Rami Nuredeen, 44, a former Palestinian Authority (PA) employee who was ordered to stay home since Hamas took over Gaza in 2007, said he is “optimistic” that he will return to work following a reconciliation deal.
“I want to be like any public personnel in the world, going to work in the morning and receiving a full salary at the end of the month,” said Nuredeen, who used to be a police officer.
The issue of public employees appointed before and after 2007 was the main obstacle in previous reconciliation attempts between Fatah and Hamas.
Hamas leader Ismail Haniyeh on Tuesday reiterated his party’s readiness for Palestinian reconciliation.
On Sunday, the hard-line group said it was willing to accept a series of demands by Fatah and backed plans for new elections.
Chief among the Egyptian-brokered concessions was dissolving the so-called administration committee, seen as a rival government to the PA administration in the West Bank.
“The administrative committee in Gaza is no longer functioning. We’re ready now to receive the national consensus government to enter Gaza,” Haniyeh told a news conference at the Rafah border crossing with Egypt.

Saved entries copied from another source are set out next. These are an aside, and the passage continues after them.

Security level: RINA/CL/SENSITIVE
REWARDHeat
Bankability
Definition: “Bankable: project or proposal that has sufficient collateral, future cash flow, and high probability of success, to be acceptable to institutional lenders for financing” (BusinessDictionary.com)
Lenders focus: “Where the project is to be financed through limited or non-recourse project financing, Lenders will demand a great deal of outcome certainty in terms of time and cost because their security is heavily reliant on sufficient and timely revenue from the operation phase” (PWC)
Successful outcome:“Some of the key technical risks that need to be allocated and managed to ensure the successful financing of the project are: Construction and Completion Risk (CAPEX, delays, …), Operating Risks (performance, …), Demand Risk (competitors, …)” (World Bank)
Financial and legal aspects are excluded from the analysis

“We’re ready to return in a few days to Cairo to resume dialogue,” he said, adding that he is “committed to the success” of reconciliation.

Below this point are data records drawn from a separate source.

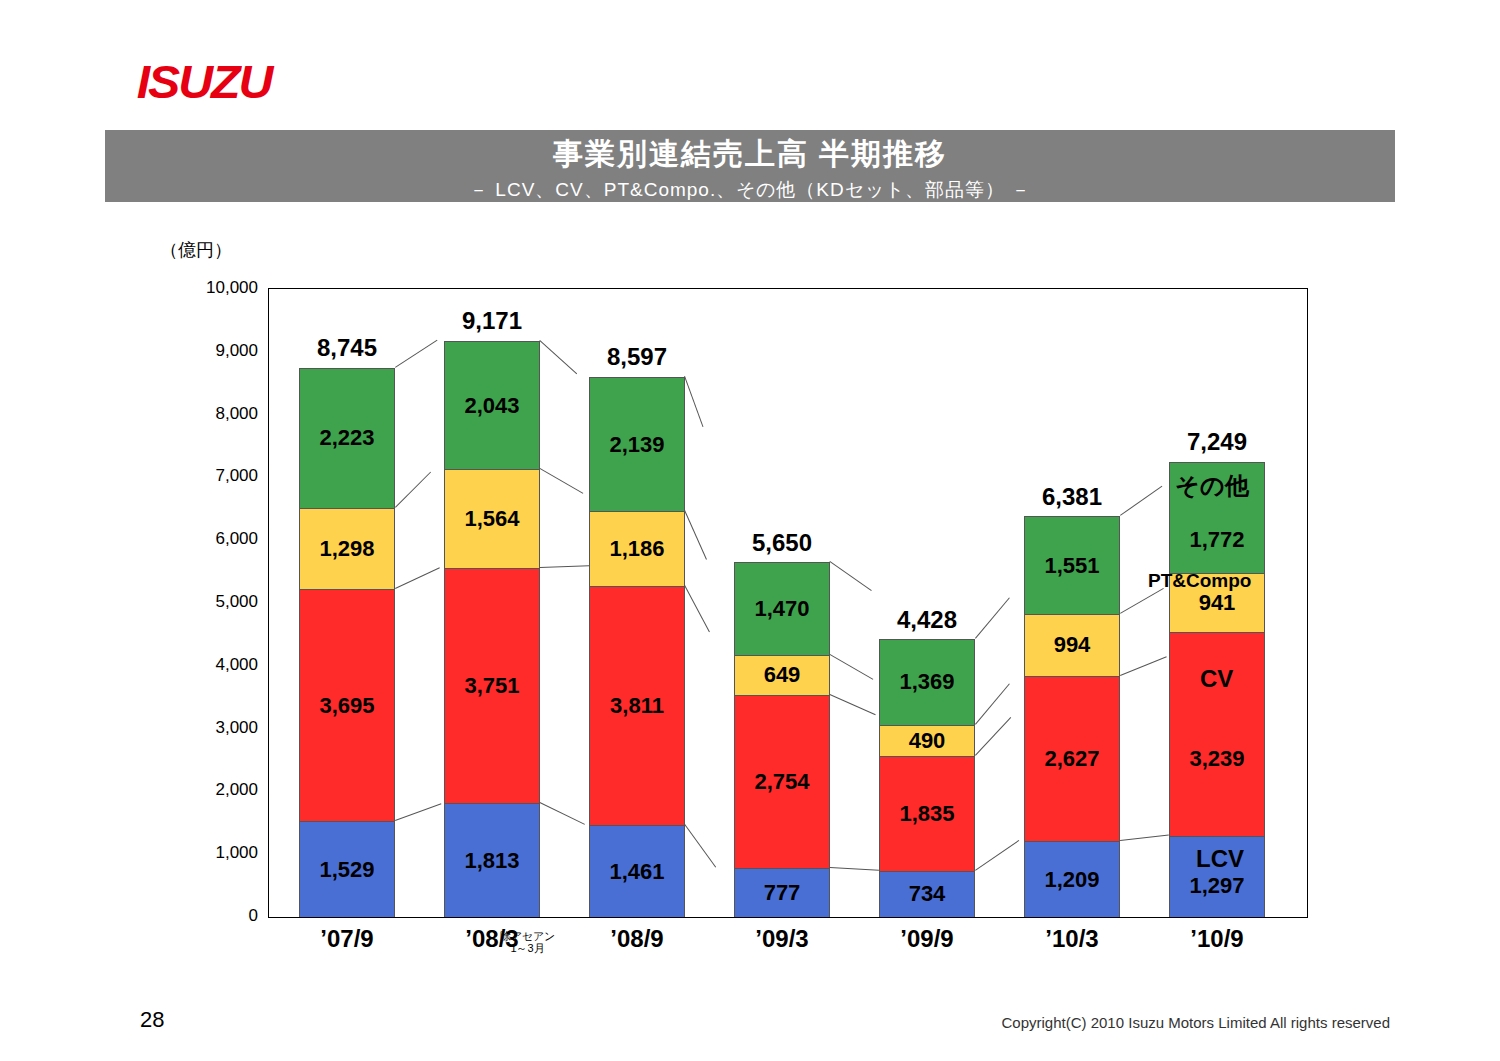ISUZU
事業別連結売上高 半期推移
－ LCV、CV、PT&Compo.、その他（KDセット、部品等） －
（億円）
10,000
9,000
8,000
7,000
6,000
5,000
4,000
3,000
2,000
1,000
0
Bars: scale 1 unit = 0.0628 px (628px / 10000)
8,745
2,223
1,298
3,695
1,529
9,171
2,043
1,564
3,751
1,813
8,597
2,139
1,186
3,811
1,461
5,650
1,470
649
2,754
777
4,428
1,369
490
1,835
734
6,381
1,551
994
2,627
1,209
7,249
1,772
941
3,239
1,297
その他
PT&Compo
CV
LCV
’07/9
’08/3
’08/9
’09/3
’09/9
’10/3
’10/9
除アセアン
1～3月
28
Copyright(C) 2010 Isuzu Motors Limited All rights reserved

On Monday, he spoke with PA President Mahmoud Abbas for the first time in nearly a year, and Fatah officials said they expect Prime Minister Rami Hamdallah to visit Gaza in the coming days.
Abbas and Egyptian President Abdel Fattah El-Sisi met in New York on Monday on the fringes of the UN General Assembly.
“The test will be the full transfer of management of Gaza’s affairs to the Palestinian government, and the cancelation of all the steps Hamas has taken, including collecting taxes, controlling the border crossings and more,” said Ahmed Majdalani, a member of the Palestine Liberation Organization (PLO) executive committee.
The PA said its Cabinet will meet in a few days to draft a plan to manage Gaza’s affairs. The question is how much Hamas will allow it to do so.
The parties have avoided addressing the remaining issues of contention, such as the future of Hamas’ military wing.
Hamas, and especially its new Gaza leader Yahya Sinwar, have begun talking about emulating Lebanon’s system, in which Hezbollah maintains a powerful military wing while serving in the Cabinet. The PA, in contrast, wants Hamas to disarm at some point.
The US peace envoy to the Middle East, Jason Greenblatt, said the international community must work to ensure the handover of Gaza to the PA.
He accused Hamas of abusing Gazans, adding: “The time has come to stop watching the situation in Gaza and start changing it.”
Mustafa Ibrahim, a Palestinian columnist in Gaza, said: “The PA announcement was vague. It said it’s ready to take control of Gaza, but it didn’t say when and how.”
He added: “We’ll see a clear vision after Abbas’ meeting with US President Donald Trump in New York.”